BAKU, Azerbaijan, Dec.7
By Leman Zeynalova – Trend:
OPEC+ decision allows maximum flexibility but it also means more uncertainty for the market, Spencer Welch, director of the oil markets and downstream team in the London-based IHS Markit told Trend.
He noted that now OPEC+ has to meet every month and there will be speculation on what they are going to do. “This is one more unknown to add to the oil market equation.”
“They have agreed to review and adjust each month, starting with production increase of 500,000 b/d in January 2021. This shows that there are tensions with OPEC+ on how much to increase and how fast. It also shows that the oil market is dynamic and so OPEC+ is uncertain on what is going to happen and how much oil they need to keep off the market to keep a balance.
The uncertainties are: Biden victory and its impact on Iran and Venezuela oil sanctions and also impact on US crude production, COVID-19 and how fast vaccines will be distributed and oil demand will return to “normal”,” he said.
Wood Mackenzie vice president Ann-Louise Hittle said that after the initial OPEC session on 30 November, without its non-OPEC partners, signs of discord pointed to doom for the concept of a simple rollover of current levels of production restraint of 7.7 million b/d. “Under the April OPEC+ agreement, that restraint was due to ease to a 5.8 million b/d cut on 1 January 2021.”
“During November, the idea of delaying that easing in production restraint took hold.
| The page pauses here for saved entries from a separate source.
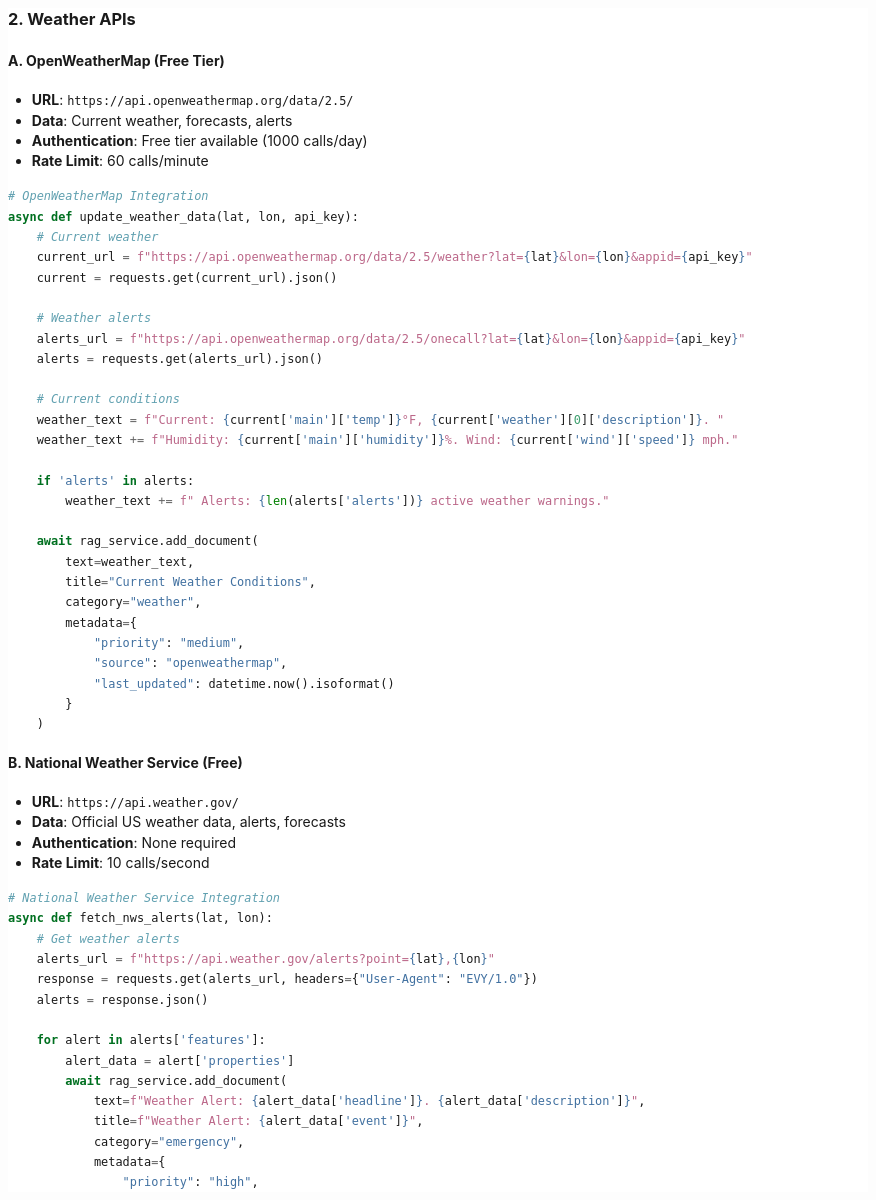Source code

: ### **2. Weather APIs**

#### **A. OpenWeatherMap (Free Tier)**
- **URL**: `https://api.openweathermap.org/data/2.5/`
- **Data**: Current weather, forecasts, alerts
- **Authentication**: Free tier available (1000 calls/day)
- **Rate Limit**: 60 calls/minute

```python
# OpenWeatherMap Integration
async def update_weather_data(lat, lon, api_key):
    # Current weather
    current_url = f"https://api.openweathermap.org/data/2.5/weather?lat={lat}&lon={lon}&appid={api_key}"
    current = requests.get(current_url).json()
    
    # Weather alerts
    alerts_url = f"https://api.openweathermap.org/data/2.5/onecall?lat={lat}&lon={lon}&appid={api_key}"
    alerts = requests.get(alerts_url).json()
    
    # Current conditions
    weather_text = f"Current: {current['main']['temp']}°F, {current['weather'][0]['description']}. "
    weather_text += f"Humidity: {current['main']['humidity']}%. Wind: {current['wind']['speed']} mph."
    
    if 'alerts' in alerts:
        weather_text += f" Alerts: {len(alerts['alerts'])} active weather warnings."
    
    await rag_service.add_document(
        text=weather_text,
        title="Current Weather Conditions",
        category="weather",
        metadata={
            "priority": "medium",
            "source": "openweathermap",
            "last_updated": datetime.now().isoformat()
        }
    )
```

#### **B. National Weather Service (Free)**
- **URL**: `https://api.weather.gov/`
- **Data**: Official US weather data, alerts, forecasts
- **Authentication**: None required
- **Rate Limit**: 10 calls/second

```python
# National Weather Service Integration
async def fetch_nws_alerts(lat, lon):
    # Get weather alerts
    alerts_url = f"https://api.weather.gov/alerts?point={lat},{lon}"
    response = requests.get(alerts_url, headers={"User-Agent": "EVY/1.0"})
    alerts = response.json()
    
    for alert in alerts['features']:
        alert_data = alert['properties']
        await rag_service.add_document(
            text=f"Weather Alert: {alert_data['headline']}. {alert_data['description']}",
            title=f"Weather Alert: {alert_data['event']}",
            category="emergency",
            metadata={
                "priority": "high",
```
This reflected widespread concerns that weaker-than-expected global demand would lead to a large oversupply in the first quarter, unless OPEC+ held back from the nearly 2 million b/d planned increase.”
The OPEC+ Joint Ministerial Monitoring Committee (JMMC) will meet in January to consider if the 500,000 b/d cut in restraint should be continued for February, or possibly doubled.
“This week’s compromise reflects a determination to avoid a repeat of the price war in March and April this year.
“The compromise agreement, if continued through February and March by adding 0.5 million b/d to each of these months on top of the previous month’s increase, leads to an oversupply of 1.6 million b/d for Q1 2021.
“We expect Brent to hold a floor near US$40 per barrel in January and average at least US$45 per barrel for the month with this agreement,” Hittle said.